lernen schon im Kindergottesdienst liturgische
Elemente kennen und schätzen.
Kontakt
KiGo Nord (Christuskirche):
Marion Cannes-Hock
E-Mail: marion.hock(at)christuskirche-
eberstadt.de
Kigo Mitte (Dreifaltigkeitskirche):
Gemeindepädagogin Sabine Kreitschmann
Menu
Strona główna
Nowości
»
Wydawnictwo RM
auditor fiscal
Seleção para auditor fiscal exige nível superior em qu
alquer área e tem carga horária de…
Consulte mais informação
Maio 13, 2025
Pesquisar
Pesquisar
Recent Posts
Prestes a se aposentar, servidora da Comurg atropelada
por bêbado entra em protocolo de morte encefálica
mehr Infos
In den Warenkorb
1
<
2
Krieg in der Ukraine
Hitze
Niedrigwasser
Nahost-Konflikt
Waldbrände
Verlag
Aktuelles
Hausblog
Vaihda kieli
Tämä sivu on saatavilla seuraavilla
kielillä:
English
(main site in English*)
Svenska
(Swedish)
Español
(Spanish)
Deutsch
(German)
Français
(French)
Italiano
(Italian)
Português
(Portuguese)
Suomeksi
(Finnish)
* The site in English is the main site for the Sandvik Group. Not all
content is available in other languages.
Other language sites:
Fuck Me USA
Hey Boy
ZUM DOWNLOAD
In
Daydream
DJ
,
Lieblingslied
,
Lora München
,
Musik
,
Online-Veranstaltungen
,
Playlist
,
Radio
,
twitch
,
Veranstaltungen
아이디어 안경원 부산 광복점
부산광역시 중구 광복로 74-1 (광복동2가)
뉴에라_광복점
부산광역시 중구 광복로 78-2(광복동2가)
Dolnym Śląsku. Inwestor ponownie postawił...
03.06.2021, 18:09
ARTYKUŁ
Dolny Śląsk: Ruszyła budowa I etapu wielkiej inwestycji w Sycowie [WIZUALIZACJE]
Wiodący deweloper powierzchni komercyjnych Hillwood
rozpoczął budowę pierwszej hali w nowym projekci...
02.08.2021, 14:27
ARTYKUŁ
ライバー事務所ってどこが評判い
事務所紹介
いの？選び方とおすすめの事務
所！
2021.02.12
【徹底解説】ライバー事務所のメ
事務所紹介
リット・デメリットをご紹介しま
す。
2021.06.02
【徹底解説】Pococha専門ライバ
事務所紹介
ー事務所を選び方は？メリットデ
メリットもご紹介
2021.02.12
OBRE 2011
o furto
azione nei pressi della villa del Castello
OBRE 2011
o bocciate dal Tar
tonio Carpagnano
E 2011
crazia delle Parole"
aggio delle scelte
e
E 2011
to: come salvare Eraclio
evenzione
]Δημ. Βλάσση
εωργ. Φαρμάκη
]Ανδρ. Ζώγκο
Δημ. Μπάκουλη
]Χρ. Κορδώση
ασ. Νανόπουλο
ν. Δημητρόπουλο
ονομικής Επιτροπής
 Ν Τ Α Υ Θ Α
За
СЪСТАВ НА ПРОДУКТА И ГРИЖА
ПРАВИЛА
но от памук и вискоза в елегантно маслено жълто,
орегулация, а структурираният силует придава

## TASK GOAL
Could you write out the material from its first line up to and including the line with "Krieg in der Ukraine", switching "Warenkorb" to "Einkaufswagen" and leaving everything else unchanged?

## SOLUTION FOR THIS TASK
lernen schon im Kindergottesdienst liturgische
Elemente kennen und schätzen.
Kontakt
KiGo Nord (Christuskirche):
Marion Cannes-Hock
E-Mail: marion.hock(at)christuskirche-
eberstadt.de
Kigo Mitte (Dreifaltigkeitskirche):
Gemeindepädagogin Sabine Kreitschmann
Menu
Strona główna
Nowości
»
Wydawnictwo RM
auditor fiscal
Seleção para auditor fiscal exige nível superior em qu
alquer área e tem carga horária de…
Consulte mais informação
Maio 13, 2025
Pesquisar
Pesquisar
Recent Posts
Prestes a se aposentar, servidora da Comurg atropelada
por bêbado entra em protocolo de morte encefálica
mehr Infos
In den Einkaufswagen
1
<
2
Krieg in der Ukraine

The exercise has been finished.